§ EXERCISE INSTRUCTIONS
For the entries below, how many lines include the word "checkout"? Give the figure and nothing more.
= = = =
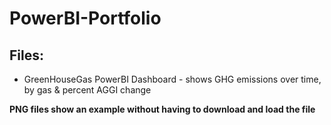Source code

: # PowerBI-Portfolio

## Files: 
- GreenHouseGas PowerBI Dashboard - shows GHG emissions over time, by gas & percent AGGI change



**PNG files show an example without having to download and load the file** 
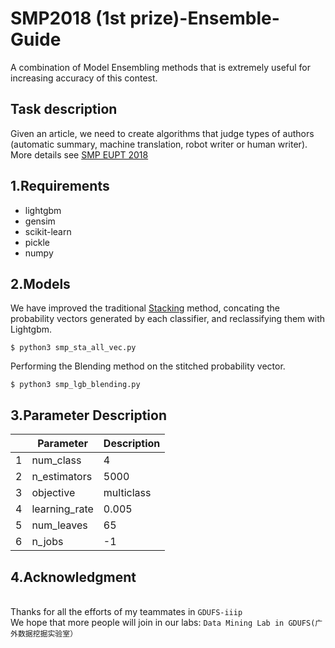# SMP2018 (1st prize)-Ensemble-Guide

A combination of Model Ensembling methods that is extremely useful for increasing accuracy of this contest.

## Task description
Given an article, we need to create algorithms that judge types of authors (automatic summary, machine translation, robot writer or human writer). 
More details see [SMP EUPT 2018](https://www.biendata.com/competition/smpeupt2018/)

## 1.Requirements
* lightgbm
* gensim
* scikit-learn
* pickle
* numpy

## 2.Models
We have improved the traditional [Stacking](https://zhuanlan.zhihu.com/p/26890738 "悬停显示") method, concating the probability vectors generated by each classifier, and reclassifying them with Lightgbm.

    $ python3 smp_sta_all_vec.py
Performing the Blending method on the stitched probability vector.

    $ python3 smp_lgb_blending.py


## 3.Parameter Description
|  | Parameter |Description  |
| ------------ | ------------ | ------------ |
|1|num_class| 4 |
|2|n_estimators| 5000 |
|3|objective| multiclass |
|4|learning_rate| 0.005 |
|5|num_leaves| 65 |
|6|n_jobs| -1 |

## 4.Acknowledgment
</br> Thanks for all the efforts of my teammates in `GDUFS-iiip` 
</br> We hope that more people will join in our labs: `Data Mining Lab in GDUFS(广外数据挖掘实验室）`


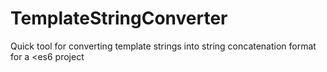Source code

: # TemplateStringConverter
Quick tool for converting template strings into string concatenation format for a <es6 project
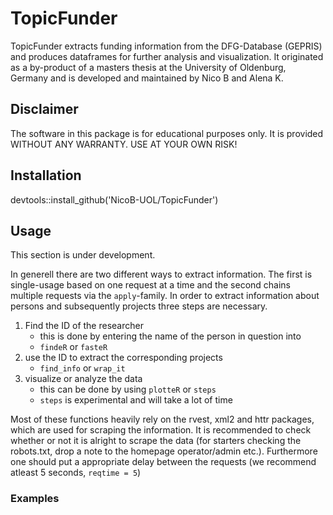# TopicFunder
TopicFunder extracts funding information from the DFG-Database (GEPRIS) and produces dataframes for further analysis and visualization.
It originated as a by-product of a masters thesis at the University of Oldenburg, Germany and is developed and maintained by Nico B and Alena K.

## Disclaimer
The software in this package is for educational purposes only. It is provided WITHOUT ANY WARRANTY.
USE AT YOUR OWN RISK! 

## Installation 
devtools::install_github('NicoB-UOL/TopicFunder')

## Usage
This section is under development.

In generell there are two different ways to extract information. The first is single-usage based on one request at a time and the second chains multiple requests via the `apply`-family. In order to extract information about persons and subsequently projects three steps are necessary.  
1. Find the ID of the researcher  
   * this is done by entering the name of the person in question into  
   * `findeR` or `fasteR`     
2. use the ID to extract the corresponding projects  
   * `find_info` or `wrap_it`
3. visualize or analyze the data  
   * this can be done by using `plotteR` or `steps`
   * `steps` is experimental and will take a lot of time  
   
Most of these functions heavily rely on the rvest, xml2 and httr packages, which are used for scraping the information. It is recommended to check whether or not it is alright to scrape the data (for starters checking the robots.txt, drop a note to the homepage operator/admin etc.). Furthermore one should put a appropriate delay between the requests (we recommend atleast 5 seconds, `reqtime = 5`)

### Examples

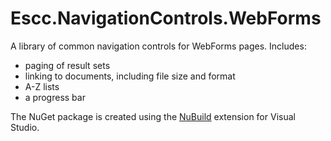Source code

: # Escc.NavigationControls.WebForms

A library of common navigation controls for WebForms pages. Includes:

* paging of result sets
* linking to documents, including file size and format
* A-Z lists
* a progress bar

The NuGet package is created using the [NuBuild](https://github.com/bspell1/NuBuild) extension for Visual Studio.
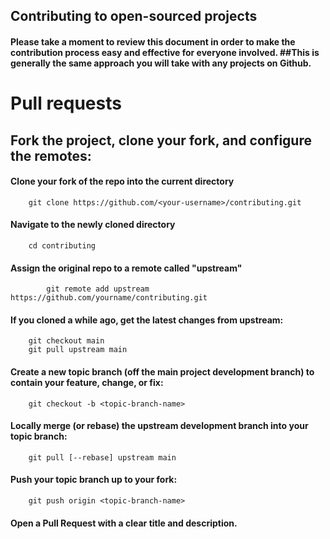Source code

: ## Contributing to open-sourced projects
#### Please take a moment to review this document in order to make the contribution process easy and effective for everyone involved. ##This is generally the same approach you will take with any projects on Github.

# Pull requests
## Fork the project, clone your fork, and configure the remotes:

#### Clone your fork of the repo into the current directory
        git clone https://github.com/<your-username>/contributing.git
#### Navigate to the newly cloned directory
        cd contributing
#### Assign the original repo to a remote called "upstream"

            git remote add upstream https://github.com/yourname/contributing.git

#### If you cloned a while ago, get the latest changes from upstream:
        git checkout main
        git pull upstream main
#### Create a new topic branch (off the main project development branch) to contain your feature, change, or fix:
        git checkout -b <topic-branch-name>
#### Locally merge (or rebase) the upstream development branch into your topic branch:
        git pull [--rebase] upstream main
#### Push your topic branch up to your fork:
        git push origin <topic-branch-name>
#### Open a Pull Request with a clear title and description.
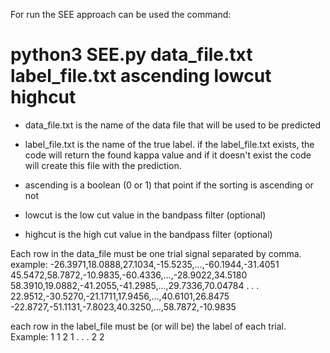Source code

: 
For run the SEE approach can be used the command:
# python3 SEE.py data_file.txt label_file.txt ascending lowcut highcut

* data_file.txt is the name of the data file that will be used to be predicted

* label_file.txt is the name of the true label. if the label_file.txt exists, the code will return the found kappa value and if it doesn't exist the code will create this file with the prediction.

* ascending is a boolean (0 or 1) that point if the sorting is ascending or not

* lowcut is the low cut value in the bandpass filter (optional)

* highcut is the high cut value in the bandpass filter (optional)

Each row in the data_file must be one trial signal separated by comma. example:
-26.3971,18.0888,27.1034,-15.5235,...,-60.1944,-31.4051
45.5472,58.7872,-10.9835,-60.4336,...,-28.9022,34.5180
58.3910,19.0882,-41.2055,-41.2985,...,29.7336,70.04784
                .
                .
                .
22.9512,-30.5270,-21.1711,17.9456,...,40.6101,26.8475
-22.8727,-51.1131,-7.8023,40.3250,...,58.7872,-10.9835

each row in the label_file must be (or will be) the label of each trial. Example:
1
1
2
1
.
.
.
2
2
= = = =
§ TASK RESULT
2